• _WHAT YOU NEED TO DO_
In the listing below, locate the line containing "እያሳደረብኝ ነው?" and the line containing "代・30代が多いため、". Output both of them and every line between, exactly as written, and nothing more.

%%

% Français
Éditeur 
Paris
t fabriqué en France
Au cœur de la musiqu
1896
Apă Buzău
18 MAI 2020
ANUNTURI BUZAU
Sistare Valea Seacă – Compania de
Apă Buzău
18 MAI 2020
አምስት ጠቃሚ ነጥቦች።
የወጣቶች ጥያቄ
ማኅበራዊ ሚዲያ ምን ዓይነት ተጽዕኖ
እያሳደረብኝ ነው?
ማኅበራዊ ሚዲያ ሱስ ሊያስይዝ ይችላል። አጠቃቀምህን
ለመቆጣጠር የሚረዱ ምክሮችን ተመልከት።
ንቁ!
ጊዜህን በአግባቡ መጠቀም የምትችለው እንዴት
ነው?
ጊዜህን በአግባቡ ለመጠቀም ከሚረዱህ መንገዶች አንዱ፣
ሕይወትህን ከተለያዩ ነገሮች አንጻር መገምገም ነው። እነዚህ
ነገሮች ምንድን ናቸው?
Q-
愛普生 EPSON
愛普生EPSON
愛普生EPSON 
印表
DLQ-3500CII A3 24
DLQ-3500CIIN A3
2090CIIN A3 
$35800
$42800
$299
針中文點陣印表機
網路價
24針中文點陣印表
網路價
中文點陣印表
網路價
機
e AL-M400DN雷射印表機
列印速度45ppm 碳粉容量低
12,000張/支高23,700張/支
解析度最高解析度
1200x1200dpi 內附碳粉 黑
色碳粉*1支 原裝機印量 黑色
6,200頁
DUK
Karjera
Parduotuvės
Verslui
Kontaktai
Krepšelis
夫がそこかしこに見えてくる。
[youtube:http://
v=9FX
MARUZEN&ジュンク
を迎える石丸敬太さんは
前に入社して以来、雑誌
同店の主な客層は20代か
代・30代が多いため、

%%
%%

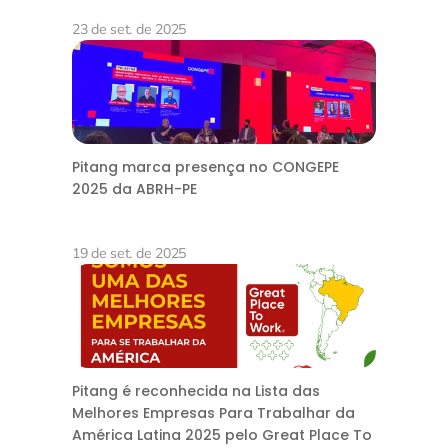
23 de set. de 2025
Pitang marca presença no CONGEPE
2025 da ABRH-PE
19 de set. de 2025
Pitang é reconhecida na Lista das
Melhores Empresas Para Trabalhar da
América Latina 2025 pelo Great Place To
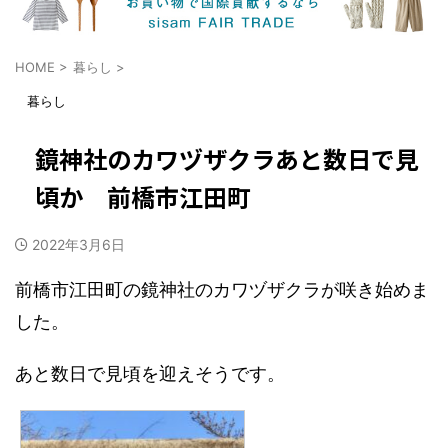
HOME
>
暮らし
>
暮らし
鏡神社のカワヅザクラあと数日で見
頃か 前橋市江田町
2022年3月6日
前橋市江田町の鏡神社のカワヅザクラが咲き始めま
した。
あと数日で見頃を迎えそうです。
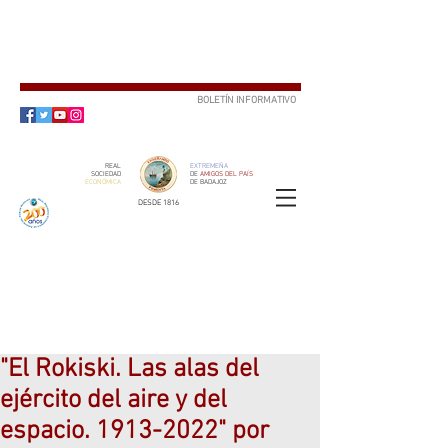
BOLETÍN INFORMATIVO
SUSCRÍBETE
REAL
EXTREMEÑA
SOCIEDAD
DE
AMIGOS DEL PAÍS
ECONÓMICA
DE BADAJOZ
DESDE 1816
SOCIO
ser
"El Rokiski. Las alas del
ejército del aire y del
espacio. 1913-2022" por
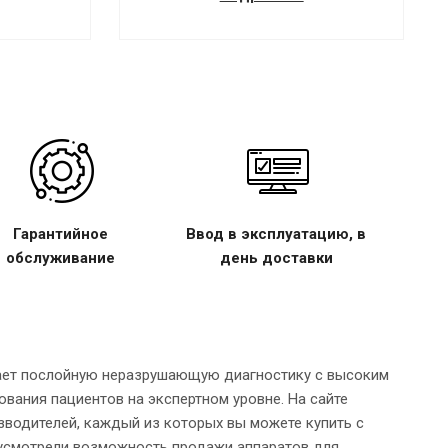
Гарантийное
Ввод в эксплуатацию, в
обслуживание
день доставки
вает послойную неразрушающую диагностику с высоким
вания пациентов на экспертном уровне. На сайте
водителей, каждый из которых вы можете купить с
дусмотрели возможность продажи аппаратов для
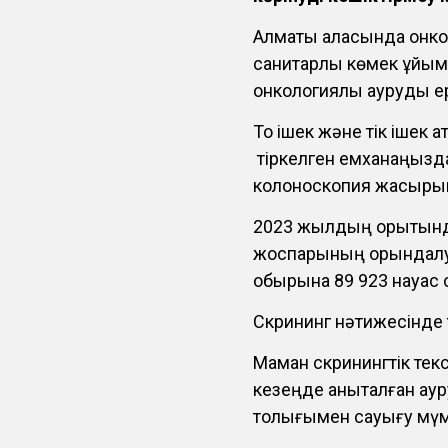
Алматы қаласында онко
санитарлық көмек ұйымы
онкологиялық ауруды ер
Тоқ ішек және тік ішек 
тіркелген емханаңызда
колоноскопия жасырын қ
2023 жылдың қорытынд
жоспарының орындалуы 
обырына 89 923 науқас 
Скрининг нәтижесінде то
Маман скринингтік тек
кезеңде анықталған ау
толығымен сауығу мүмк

%%

• _RESULT OF THIS EXERCISE_
እያሳደረብኝ ነው?
ማኅበራዊ ሚዲያ ሱስ ሊያስይዝ ይችላል። አጠቃቀምህን
ለመቆጣጠር የሚረዱ ምክሮችን ተመልከት።
ንቁ!
ጊዜህን በአግባቡ መጠቀም የምትችለው እንዴት
ነው?
ጊዜህን በአግባቡ ለመጠቀም ከሚረዱህ መንገዶች አንዱ፣
ሕይወትህን ከተለያዩ ነገሮች አንጻር መገምገም ነው። እነዚህ
ነገሮች ምንድን ናቸው?
Q-
愛普生 EPSON
愛普生EPSON
愛普生EPSON 
印表
DLQ-3500CII A3 24
DLQ-3500CIIN A3
2090CIIN A3 
$35800
$42800
$299
針中文點陣印表機
網路價
24針中文點陣印表
網路價
中文點陣印表
網路價
機
e AL-M400DN雷射印表機
列印速度45ppm 碳粉容量低
12,000張/支高23,700張/支
解析度最高解析度
1200x1200dpi 內附碳粉 黑
色碳粉*1支 原裝機印量 黑色
6,200頁
DUK
Karjera
Parduotuvės
Verslui
Kontaktai
Krepšelis
夫がそこかしこに見えてくる。
[youtube:http://
v=9FX
MARUZEN&ジュンク
を迎える石丸敬太さんは
前に入社して以来、雑誌
同店の主な客層は20代か
代・30代が多いため、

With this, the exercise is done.